**Task requirements**. Your answer is the lines from the one that has "hfov_deg: 29.7" through the last line of the records below, retyped exactly and alone.

**Excerpted data**.
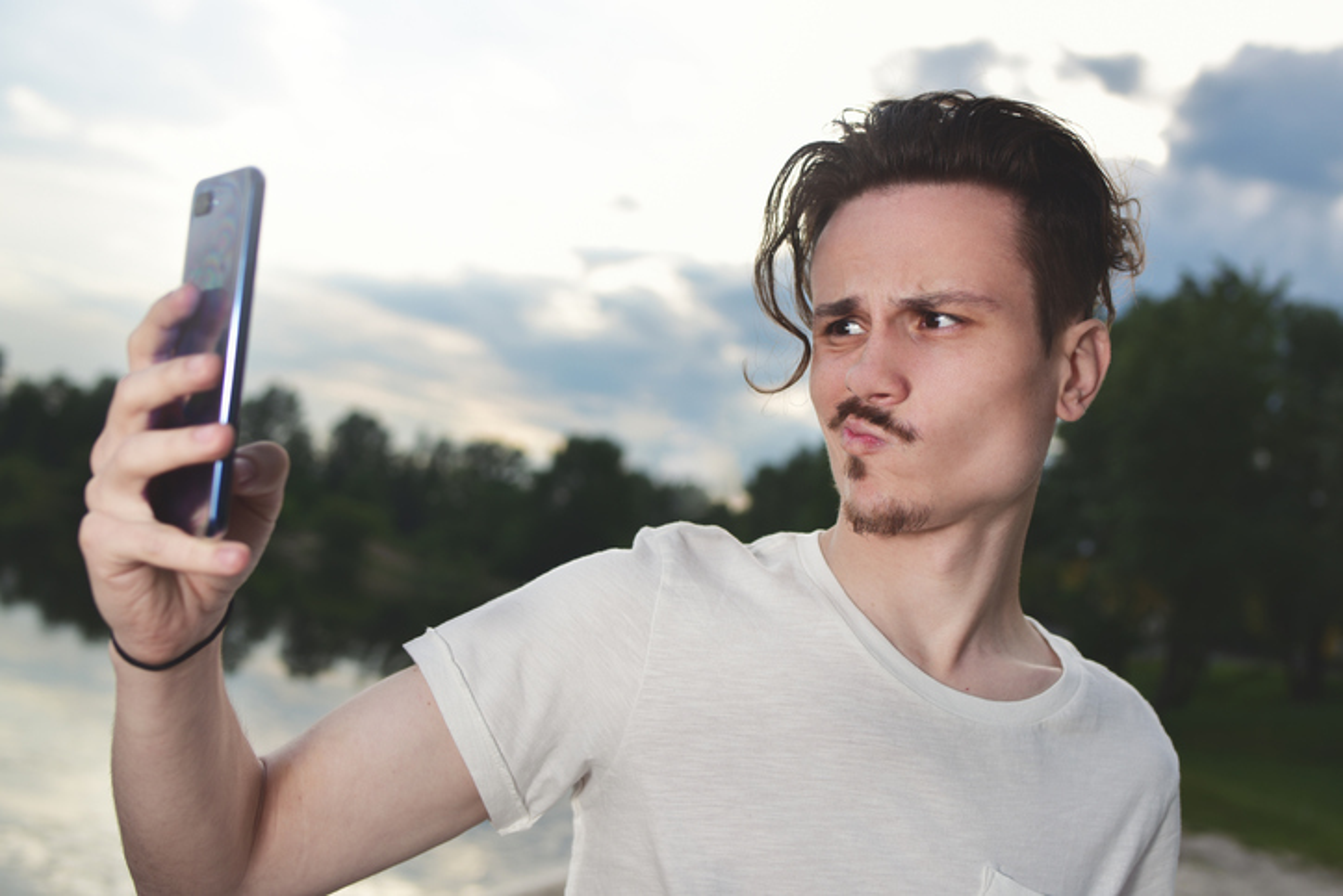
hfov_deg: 54.4
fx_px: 1306
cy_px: 448
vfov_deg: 37.9
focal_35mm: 35
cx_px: 672
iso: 64
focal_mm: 35
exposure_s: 1/200
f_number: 3.2
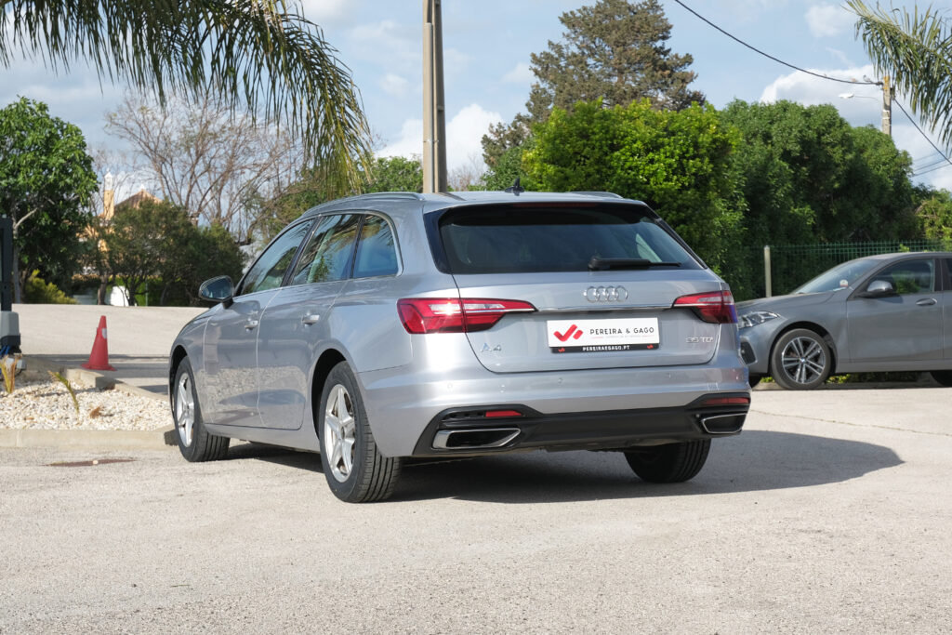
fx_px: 1798
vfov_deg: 20.0
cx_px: 476
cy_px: 318
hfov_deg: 29.7
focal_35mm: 68
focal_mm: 45
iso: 160
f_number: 9
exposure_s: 1/250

**Exercise answer**.
hfov_deg: 29.7
focal_35mm: 68
focal_mm: 45
iso: 160
f_number: 9
exposure_s: 1/250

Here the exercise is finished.